Now let’s look at the effectiveness of some more reframing examples.
Pic 27: The screen changes to one titled “Identify Reframing.” It includes an example statement and three example responses, and text that reads “A reframe should suggest a new perspective in a way that helps the client move toward change.” The example statement is “I try to get Mary to eat vegetables, but she only wants sweets.”
- It’s hard to get her to eat vegetables.
- This is a reflection that emphasizes sustain talk. Instead, the speaker should suggest a new perspective.
- You think she might like something sweet and healthy, like fruit.
- Correct! This reframe helps the parent see a problem (the child’s love of sweets) as a solution (fruit is healthy and sweet).
- Sweets are like a reward for Mary, and vegetables feel like a punishment.
- This reframes the situation, but not in a way that helps the mom move toward change.
Pic 28: The screen transitions to the next set of examples with the statement being “I hate to exercise, so I feel like a hypocrite telling my kids to do it.”
- You don’t want your dislike of exercise to have a negative effect on the kids.
- This reframes the situation, but not in a way that helps this parent move toward change.
- Sounds like you’d feel better about an activity you would all enjoy.
- Great! This takes something framed as an obstacle (the parent hates to exercise) and reframes it as a possible solution (finding an exercise the whole family will enjoy).
- If you stay with it, you’ll start to enjoy it.
- This isn’t reframing, it’s advice.
Pic 29: The screen transitions to the next set of examples, with the new statement being “I’d hate to force her to exercise more. She loves her video games.”
- You don’t want her to miss out on things she enjoys.
- This does suggest a new perspective, but in a way that argues against
- Maybe she could try one of those exercise games.
- This isn’t reframing, it’s advice.
- You’d like to find an activity she enjoys as much as video games.
- Yes! This restates the parent’s dilemma in a way that encourages brainstorming new solutions, resolving ambivalence, and moving toward change.
Pic 30: The screen transitions to the next set of examples, with this statement being “I don’t know if I have time to cook every day.”
- You’re thinking it would take careful planning.
- Nice! The speaker took a demotivating statement (“I don’t have time”) and echoed it back to the client as a possible solution (“it would take planning”).
- You could probably find a way if you think about it.
- The speaker should be careful! When you take up a position opposingclients, they are likely to argue right back. Instead, a reframe should be phrased as a reflection, as if you’re just restating what you think the client meant.
- Cooking doesn’t feel that important to you.
- This reflection emphasizes sustain talk and is unlikely to help the client change. Even if this statement is true, as health coaches, it’s our job to give change a chance. A reframe should focus on a more motivating perspective.
Pic 31: The screen returns to a close-up of Dr. Schwartz.

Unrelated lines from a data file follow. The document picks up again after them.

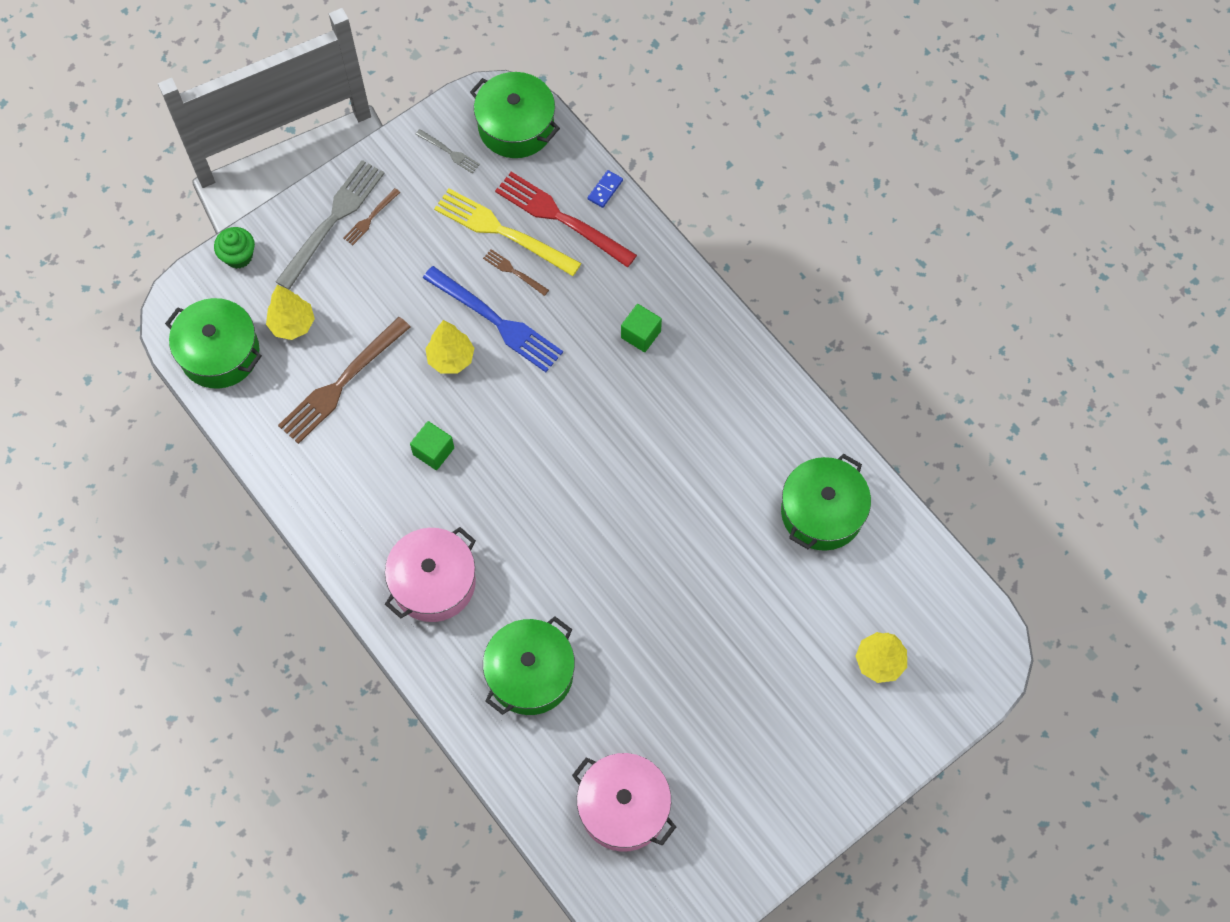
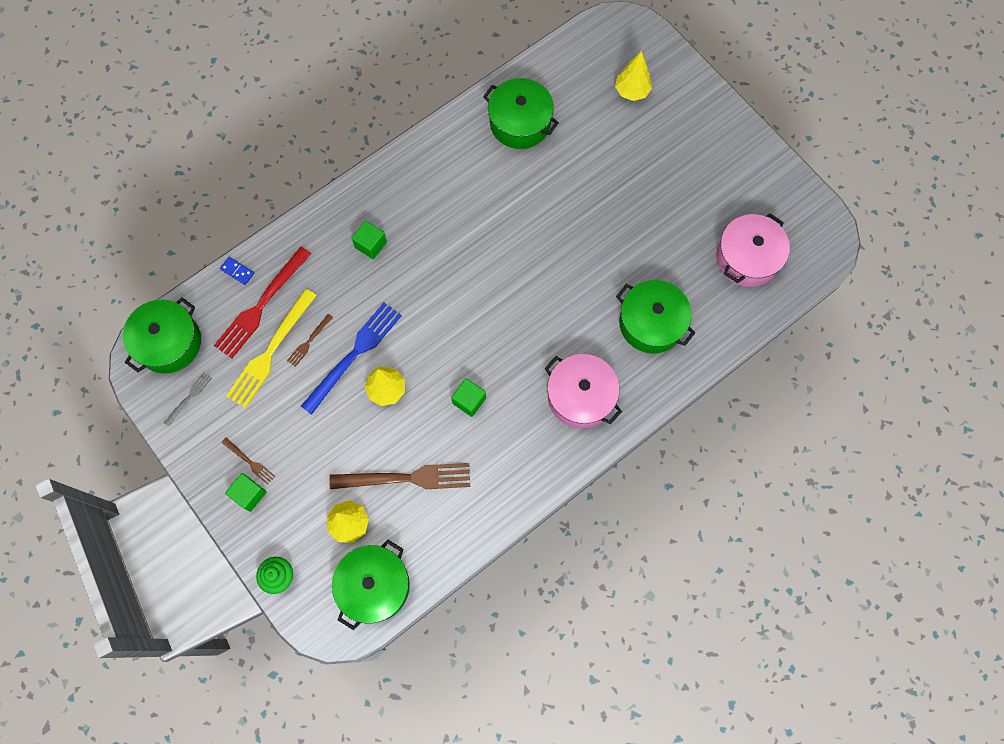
camera: 90 degrees left, 5 degrees up
grey fork [276,160,385,290] -> green cube [225,473,267,512]
brown fork [278,317,410,444] -> brown fork turned 45 degrees counterclockwise [330,463,470,489]

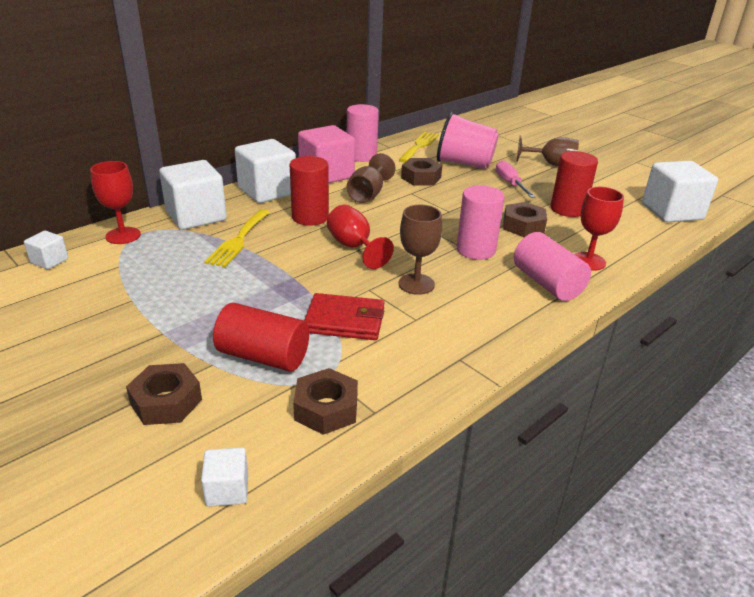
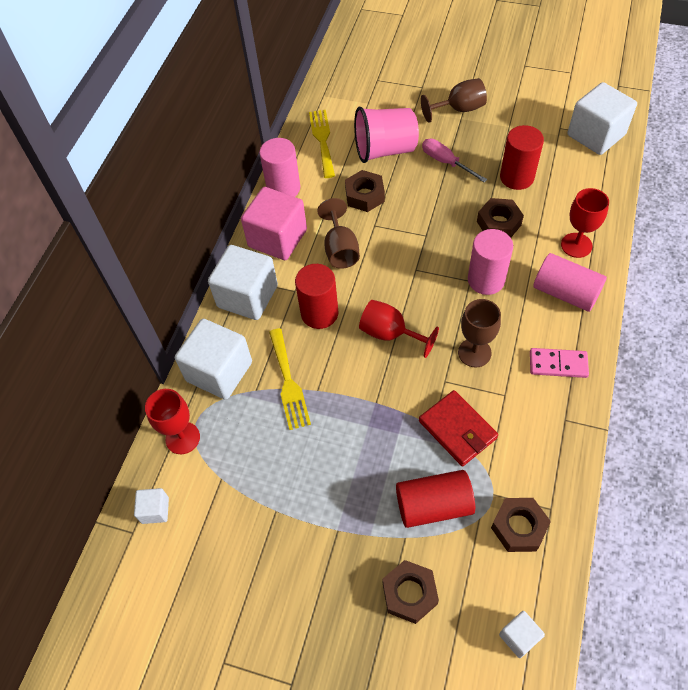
camera: 25 degrees left, 25 degrees up
red wallet [304,293,385,340] -> red wallet turned 75 degrees clockwise [419,390,498,466]
none -> pink domino [530,348,589,378]

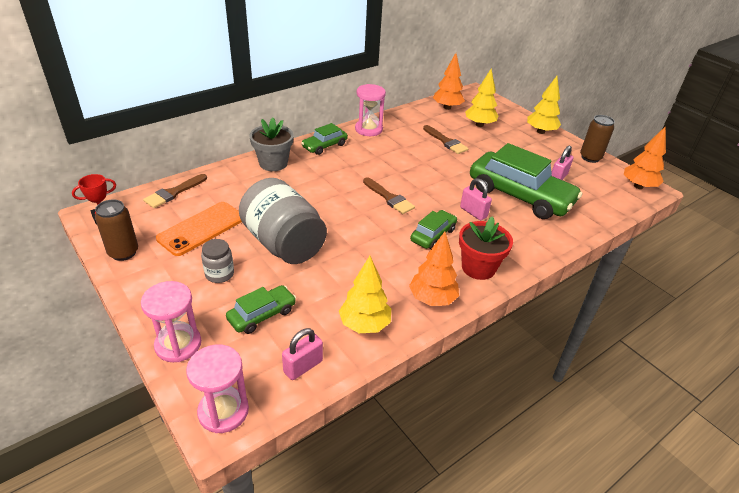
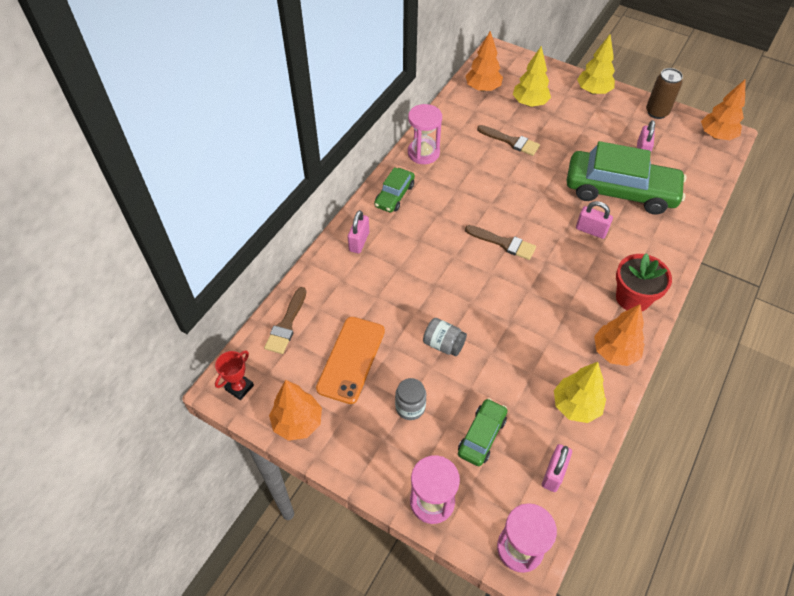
camera: 20 degrees left, 15 degrees up
brown can [95,199,138,261] -> orange tree [269,380,322,441]
grey jar [239,178,327,264] -> grey jar [423,318,467,356], size x0.45
grey flower pot [249,118,294,171] -> pink padlock [348,210,369,253]
green car [410,210,457,249] -> none

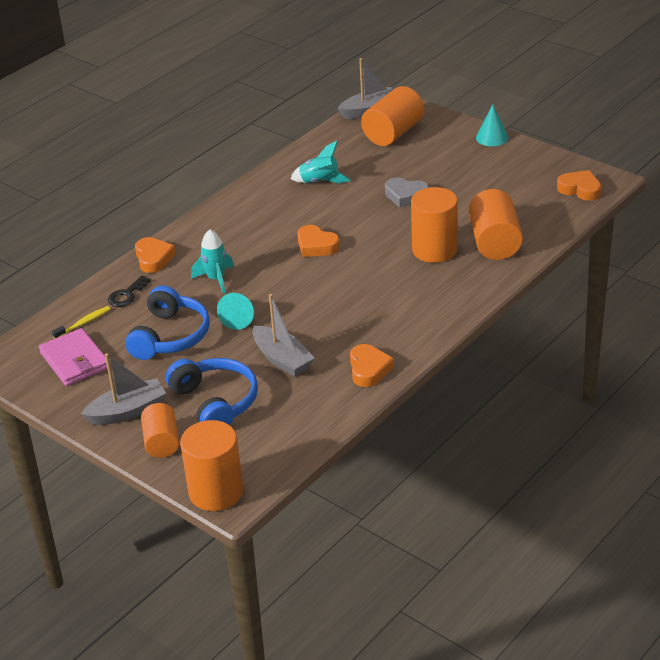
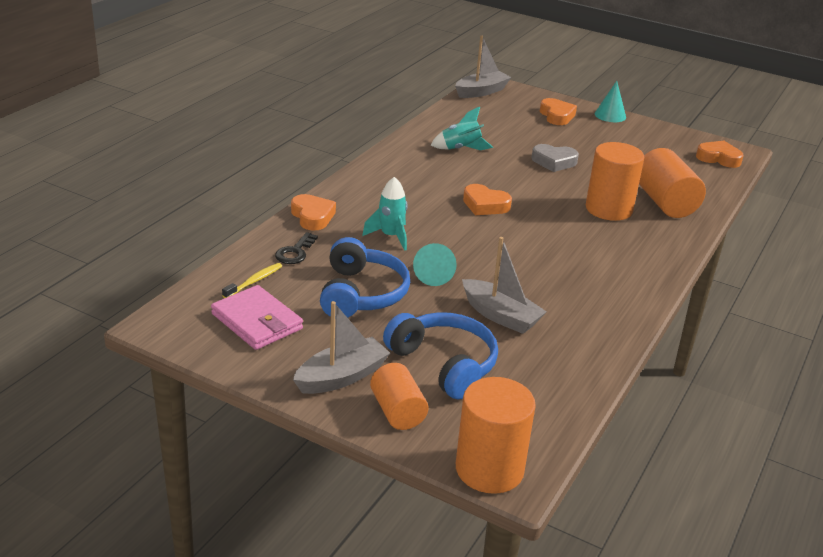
camera: 15 degrees left, 5 degrees down
orange heart [350,344,394,387] -> orange heart moved to [540,98,577,125]
orange cylinder [361,86,424,146] -> none

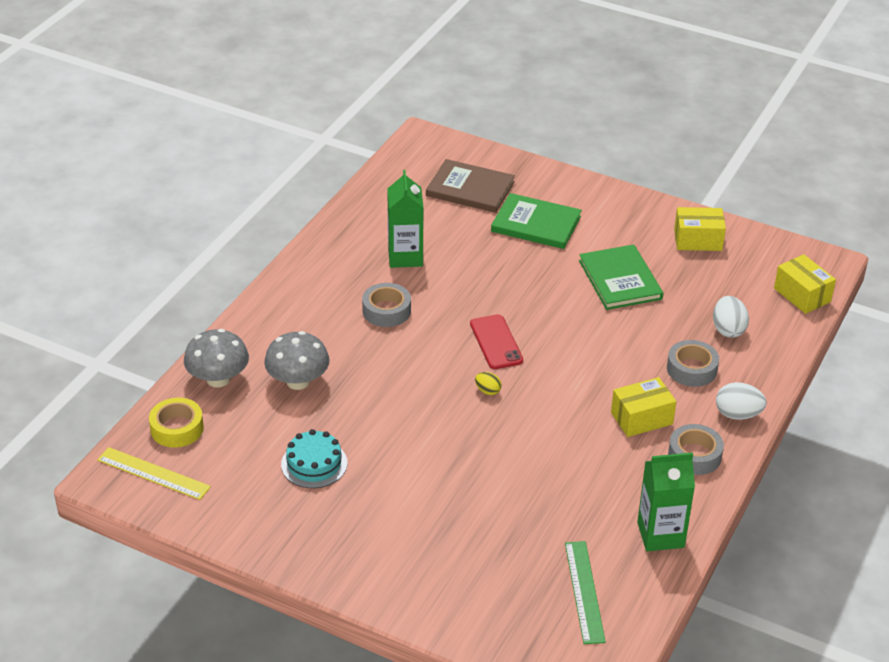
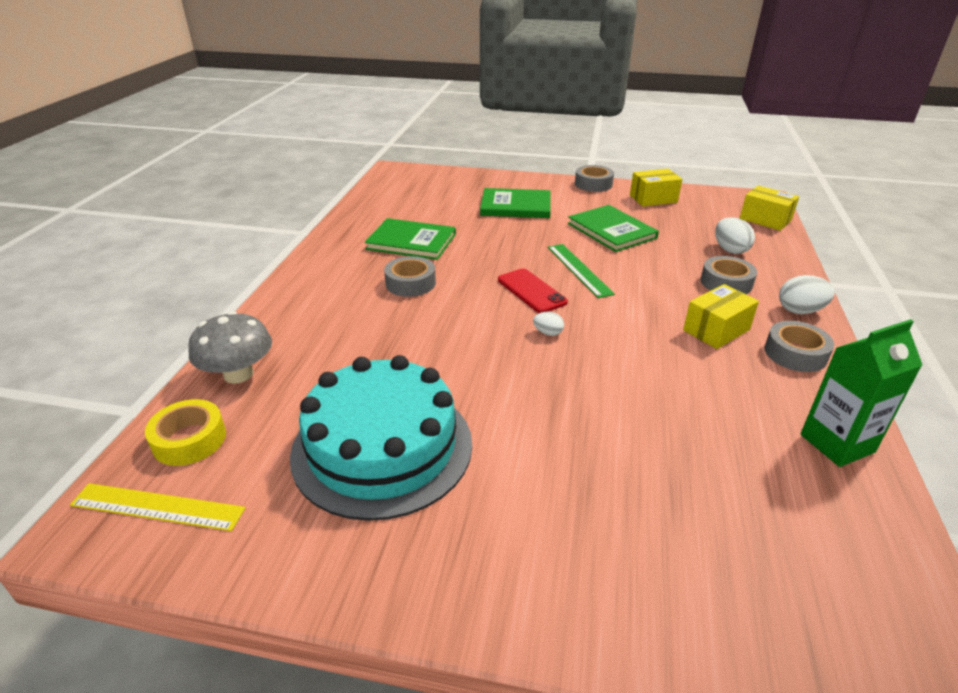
camera: 15 degrees left, 5 degrees down
grey mushroom [264,331,330,390] -> none
turquoise cake [281,429,348,488] -> turquoise cake [290,355,472,521], size x2.07
green carton [387,170,423,268] -> green book [365,218,456,260]
brown book [426,159,515,213] -> none
yellow egg [475,372,502,395] -> white egg [533,312,564,336]
green ruler [565,541,606,644] -> green ruler moved to [548,244,615,298]
none -> grey tape [575,165,614,192]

Dr. Schwartz: When you hear a lot of sustain talk from families, it often means they are early in the change process, maybe not even considering change. But you can use the skills you just learned to keep the conversation going. Even one small move toward change is a positive step.
Pic 32: The screen changes to a new one which depicts a group of figures, one older man, a young girl, young boy, and young child. The man is gesturing towards the kids with a word bubble above his head that has an image of a flag pole at the top of a mountain inside it.
The key is to help people see they have the strengths, skills, and knowledge to achieve the change they desire. You don’t have to come up with solutions or perfect responses, you are their collaborator, listening, gently guiding, and helping them voice any change talk, planting seeds for future visits.
Pic 33: The screen changes to a new image, one where the three children are climbing up a mountain towards a flag at the top.